# Strange Error Message Keeps Coming Up



## ATypicalPerson (Mar 19, 2013)

I keep seeing this error message pop up every half hour or so(picture below). I searched my pc for a program called playto and I found some game program and uninstalled it assuming it would solve them problem, but that didnt help. I'm not sure what this message means. It looks like some program is trying to update and it cant find the updater.dll. I dont know how to fix this though. If anyone has any suggestions please help.

C:\Users\Owner\AppData\Local\PLAYTO~1\Updater.dll


----------



## spunk.funk (May 13, 2010)

Open Windows Explorer. Press *Alt,* click *View*. Put a check box in *Show Hidden Items*
Browse to *C:\Users\Owner\AppData\Local* is there a folder named PLAYTO if so, right click and *Delete* it.


----------



## ATypicalPerson (Mar 19, 2013)

spunk.funk said:


> Open Windows Explorer. Press *Alt,* click *View*. Put a check box in *Show Hidden Items*
> Browse to *C:\Users\Owner\AppData\Local* is there a folder named PLAYTO if so, right click and *Delete* it.


So I tried that but there is no playto folder. Theres nothing called playto anything.


----------



## spunk.funk (May 13, 2010)

Go to Search and type *CMD* Right click the *CMD i*con in the results and *Run As Administrator*. In the *Elevated Command Prompt* type *SFC /scannow* and press enter. This will replace any missing system files.


----------



## ATypicalPerson (Mar 19, 2013)

spunk.funk said:


> Go to Search and type *CMD* Right click the *CMD i*con in the results and *Run As Administrator*. In the *Elevated Command Prompt* type *SFC /scannow* and press enter. This will replace any missing system files.

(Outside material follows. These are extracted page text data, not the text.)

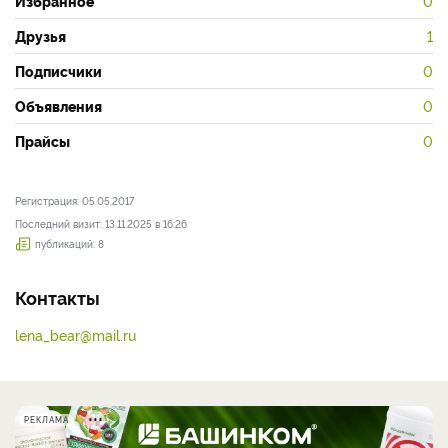
Избранное
0
Друзья
1
Подписчики
0
Объявления
0
Прайсы
0
Регистрация: 05.05.2017
Последний визит: 13.11.2025 в 16:26
публикаций: 8
Контакты
lena_bear@mail.ru
РЕКЛАМА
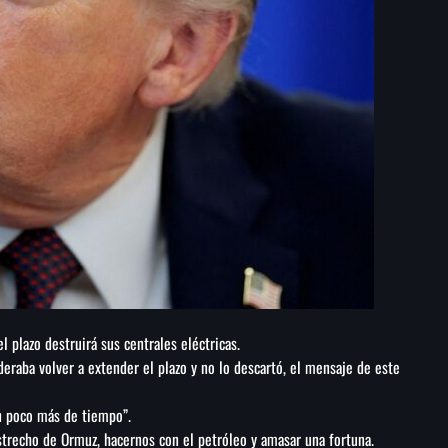
 plazo destruirá sus centrales eléctricas.
eraba volver a extender el plazo y no lo descartó, el mensaje de este
n poco más de tiempo”.
trecho de Ormuz, hacernos con el petróleo y amasar una fortuna.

I did that and then 5 minutes later the error message came up again. Here's a screenshot.


----------



## spunk.funk (May 13, 2010)

Have you tried a System Restore to a time before this error started happening? 
OK, restart the computer and press *F8* in the advanced boot menu scroll down to *Repair Your Computer*. If this fails, if you have a *Windows 8 DVD *then boot off of the that and choose *Repair Your Computer*. If that fails, it will take you to the *RE* (Recovery Envirnoment) Here choose *Command Prompt *and try* SFC /scannow* here. If that fails, in this *Command Prompt* type* chkdsk /F* and press enter.


----------



## niemiro (Feb 20, 2010)

Hello 

It has been a few days. Do you still need help?

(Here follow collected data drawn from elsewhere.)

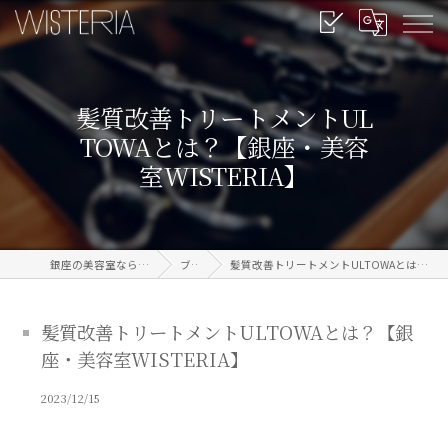
髪質改善トリートメントUL
TOWAとは？【銀座・美容
室WISTERIA】
銀座の美容室なら信頼のWISTERIA
ブログ
髪質改善トリートメントULTOWAとは？【銀座・美容室WISTERIA】
髪質改善トリートメントULTOWAとは？【銀
座・美容室WISTERIA】
2023/12/15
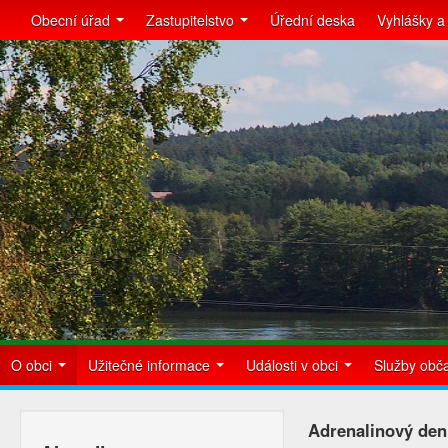
Obecní úřad
Zastupitelstvo
Úřední deska
Vyhlášky a
O obci
Užitečné informace
Události v obci
Služby ob
Adrenalinový den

I would suggest trying to uninstall PlayTo again using the free version of Revo Uninstaller this time: Download Revo Uninstaller Freeware - Free and Full Download - Uninstall software, remove programs, solve uninstall problems

and if SFC is still reporting errors, let's find out why:

*Export CBS folder*
Click the Start button then click Computer.
Double-click on the C: drive, under the Hard Disk Drives category, and then scroll down to, and double click on the Windows folder.
Find and double click on the Logs folder.
Right-click on the CBS folder, and select Copy.
Go back to your Desktop, right-click on it, and select Paste. You should now see a copy of the CBS folder appear on your Desktop called CBS.
Right-click on this new folder, and navigate through Send to, and select Compressed (zipped) folder.
A new file, also called CBS (CBS.zip), but this time with a different icon, will be created.

Good luck!

Richard


----------